Solved – Linear discriminant analysis- generative or discriminative

discriminant analysisgenerative-models

According to this link LDA is a generative classifier. But the name itself has got the word 'discriminant'. Also, the motto of LDA is to model a discriminant function to classify. Then why is this a generative model?

Best Answer

Classification is the problem of assigning data samples $x \in X$ to classes $k \in G$. To solve classification, we need to model the probability of class conditional on data, $P(G=k \mid X=x)$. Discriminative models do just that, directly.

Generative models model the joint probability of data and class $P(G=k, X=x)$.
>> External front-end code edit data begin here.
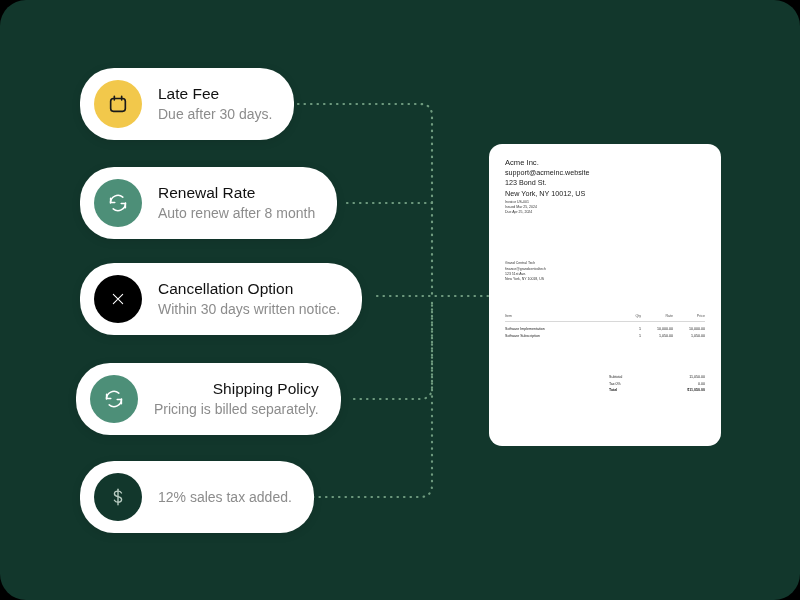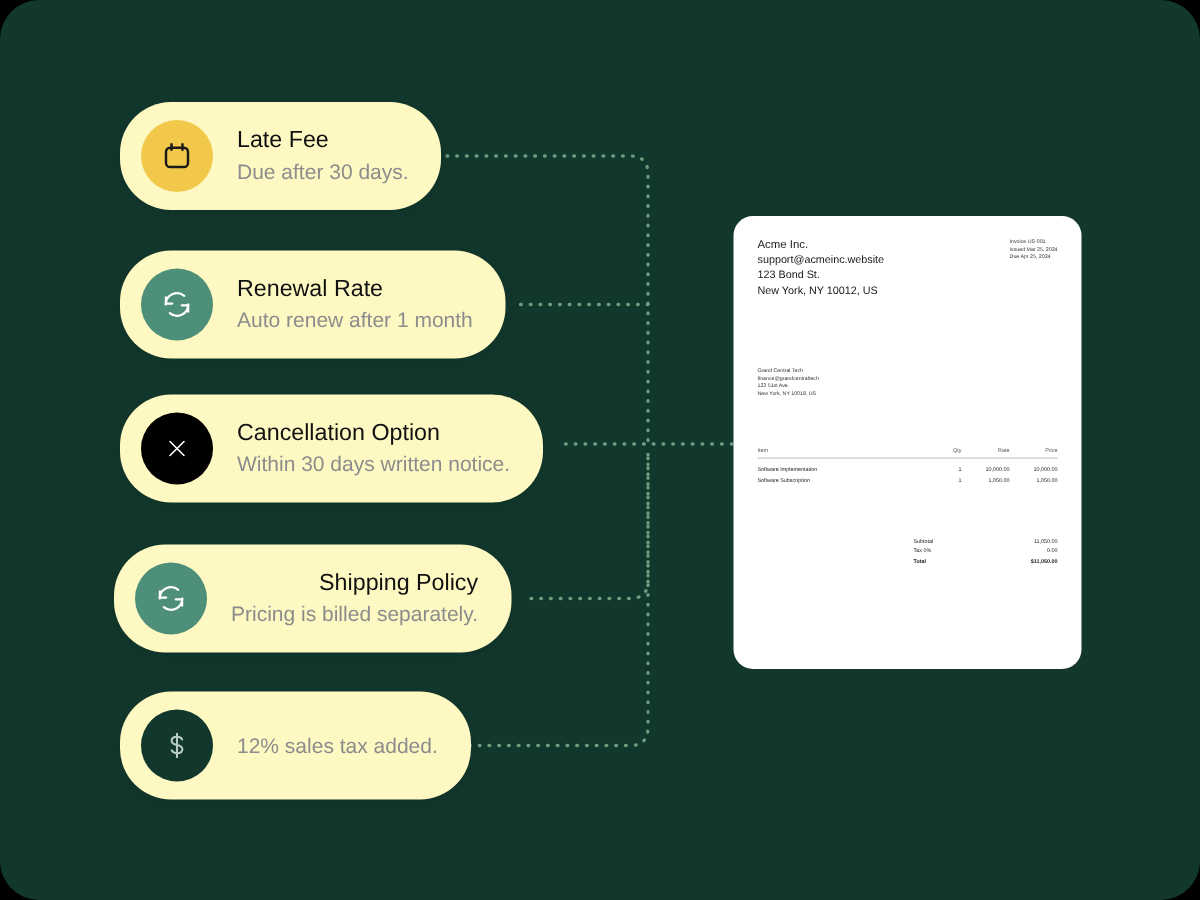"Late Fee" .card { background: #fef9c3 -> #ffffff }
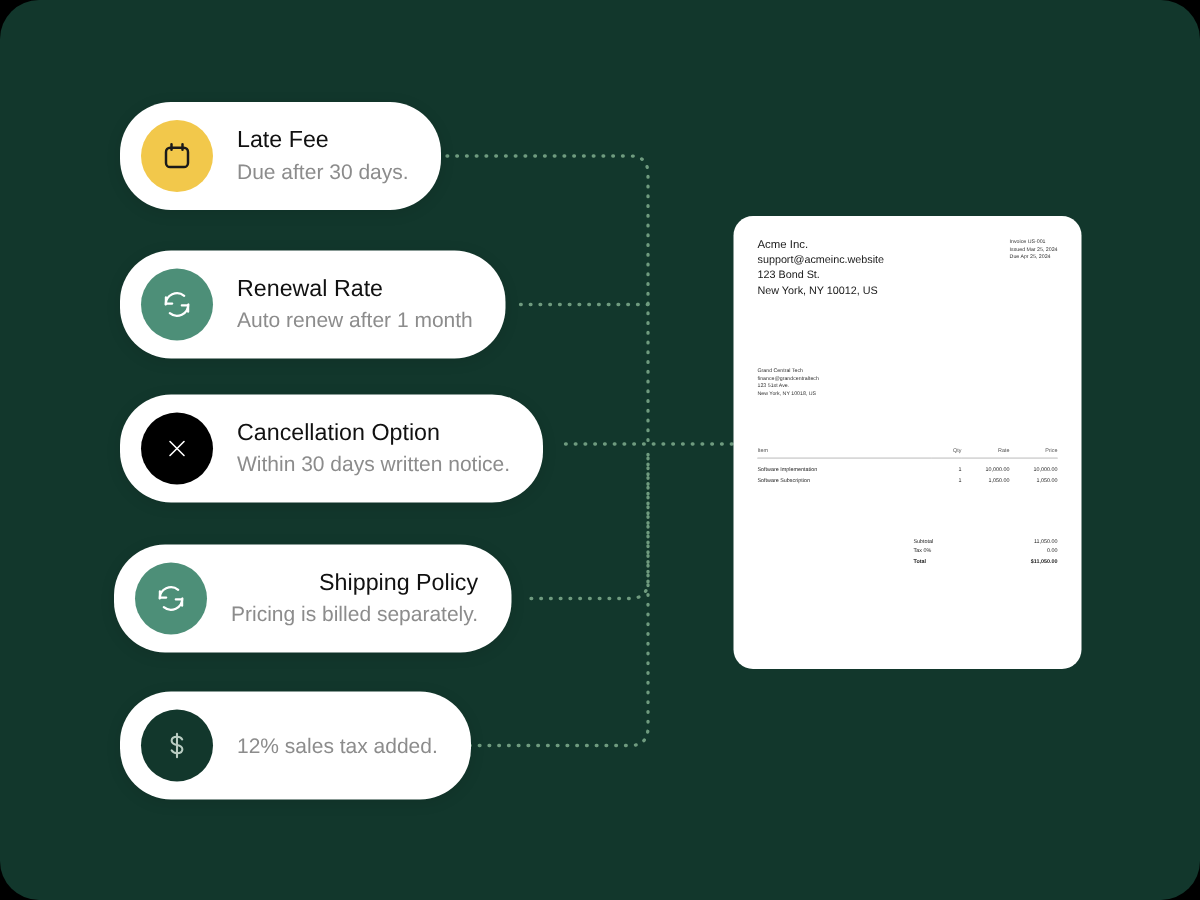"Acme Inc." .inv-head { flex-direction: none -> column }
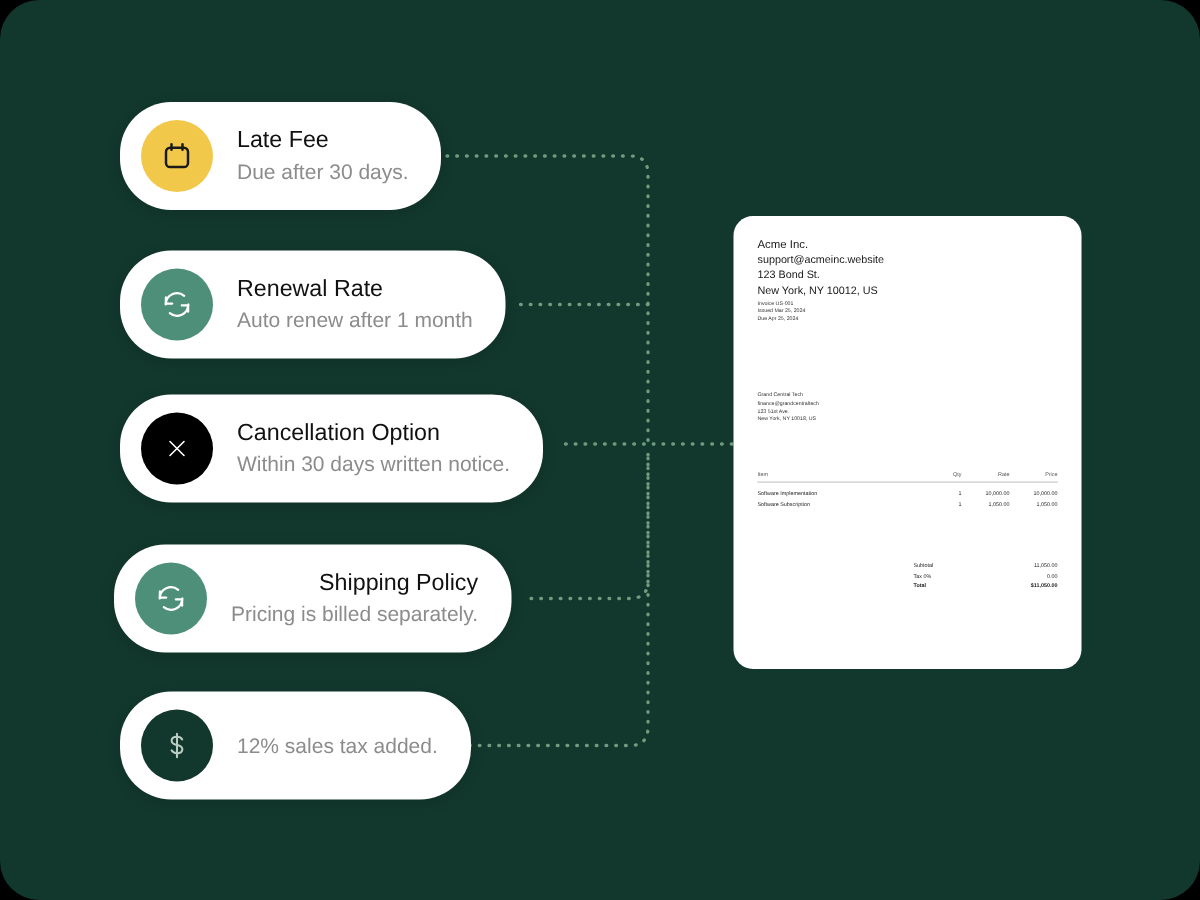"Auto renew after 1 month" div.card-sub { text: 1 -> 8 }
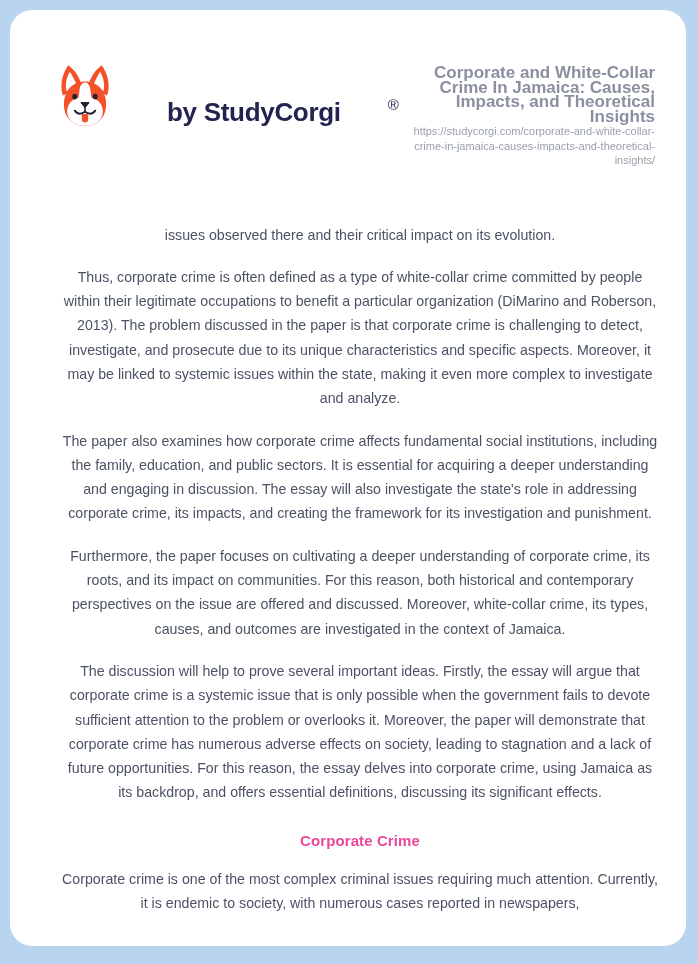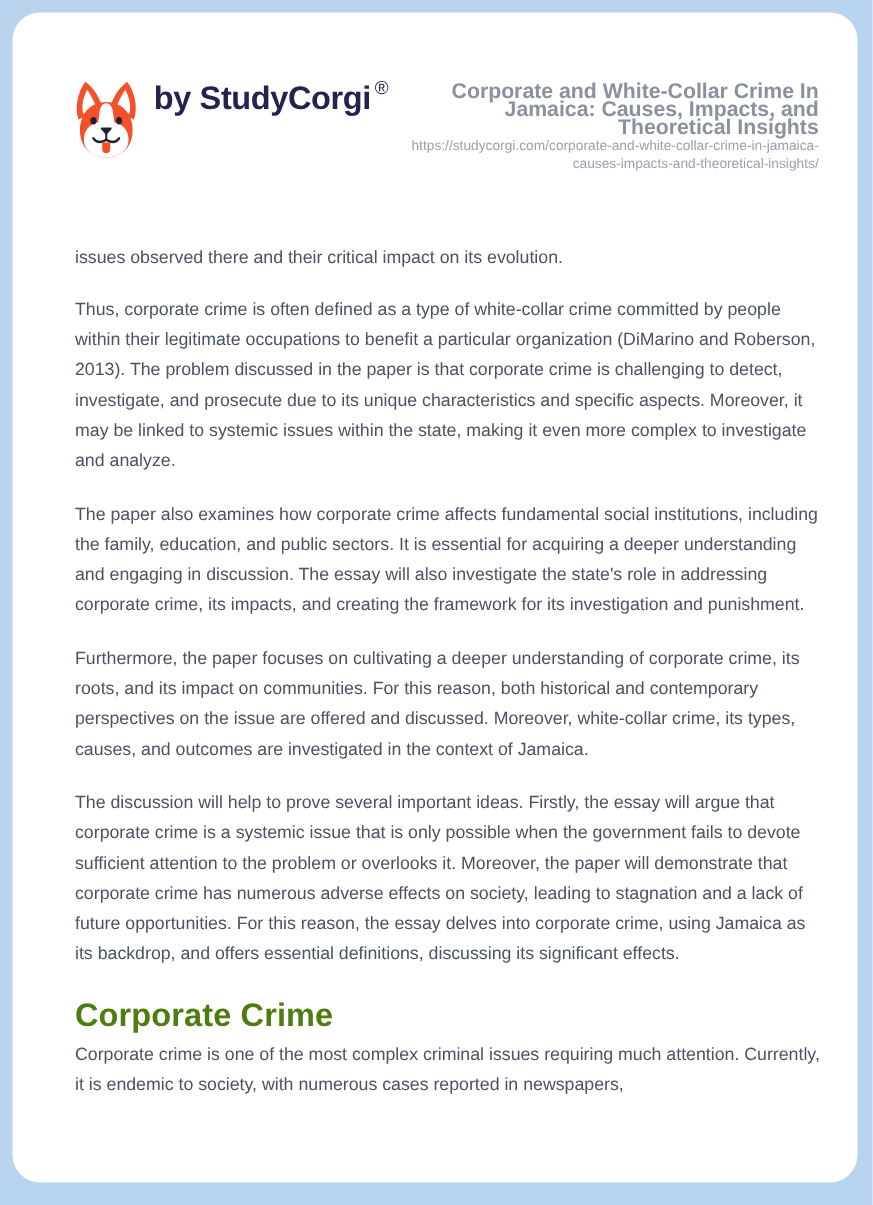"by StudyCorgi" .brand-row { align-items: none -> flex-end; gap: none -> 44px }
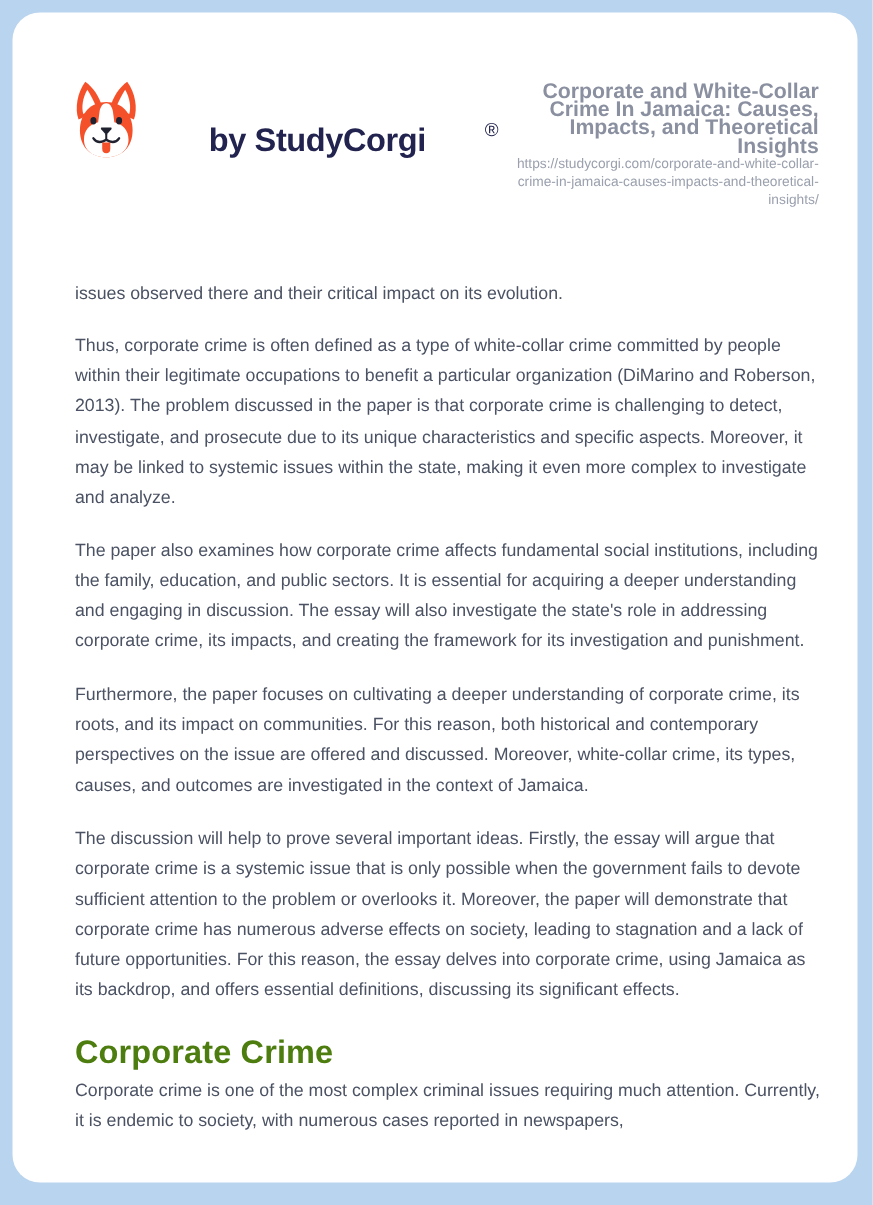"issues observed there and their" .content { text-align: none -> center }
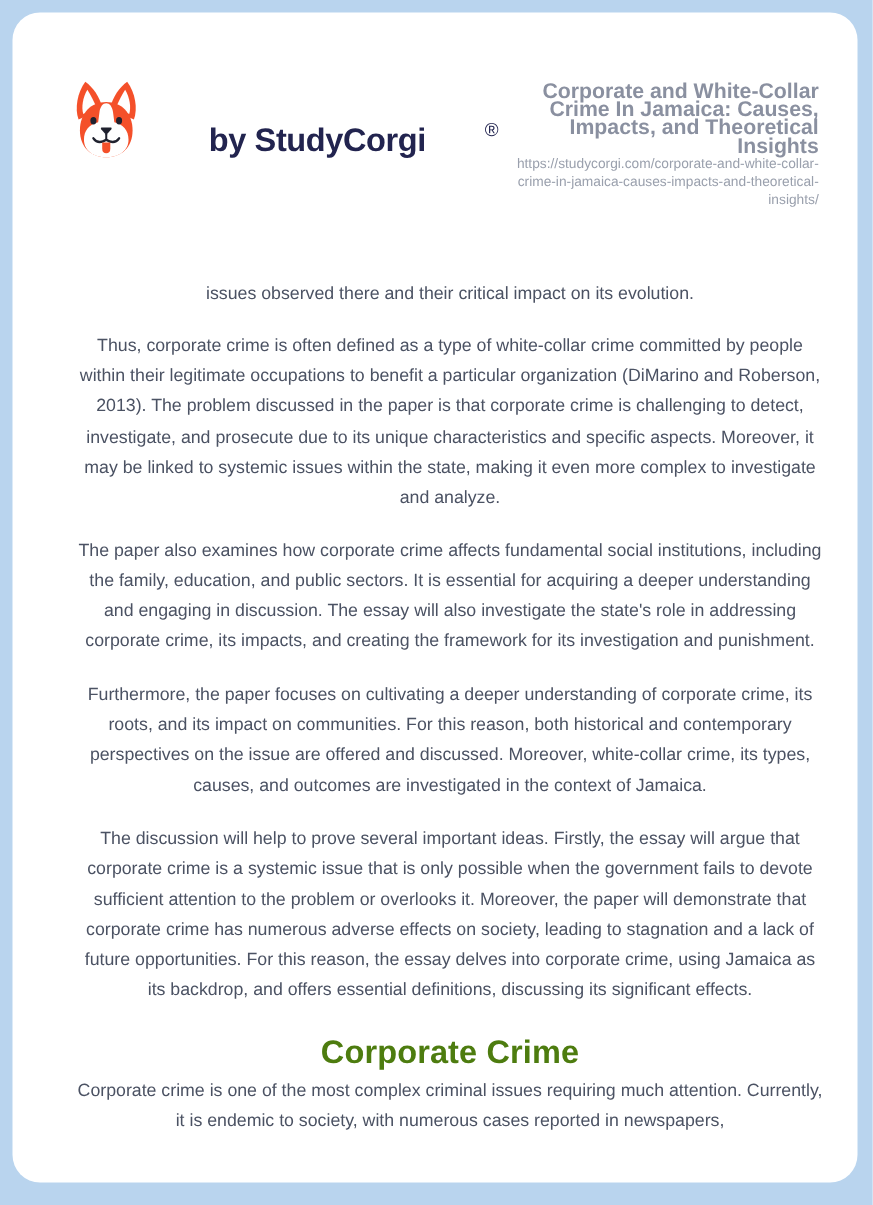"Corporate Crime" .content h2 { color: #4d7c0f -> #ec4899; font-size: 26px -> 15px; margin: 24px 0 8px 0 -> 24px 0 14px 0 }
How are joints and conditionals related? By the equality $P(G=k, X=x) = P(G=k \mid X=x) P(X=x)$

In other words, the joint probability of data and class modeled by generative models, $P(G=k, X=x)$, can be factored into, on one hand, the probability of class conditional on data, $P(G=k \mid X=x)$, and a data model $P(X=x)$ on the other hand. The first factor is necessary and sufficient to solve the classification problem. The second factor, the data model, can be used to generate new samples (thus the name.)

By drawing samples from the data model, one is in fact producing synthetic data, or new data points with similar statistics to the original data used to fit the generative model. How similar the synthetic and real data are will depend on how well the model captures the data distribution$-$but that is beyond the scope of the question.

Why does LDA bother with data modeling when its aim is classification (discrimination)? Because it takes into account data structure (specifically, data covariance in addition to cluster means) when computing the decision rule, and does so in a way that a data model is obtained for free (since the data model is Gaussian, mean and covariance is all it takes).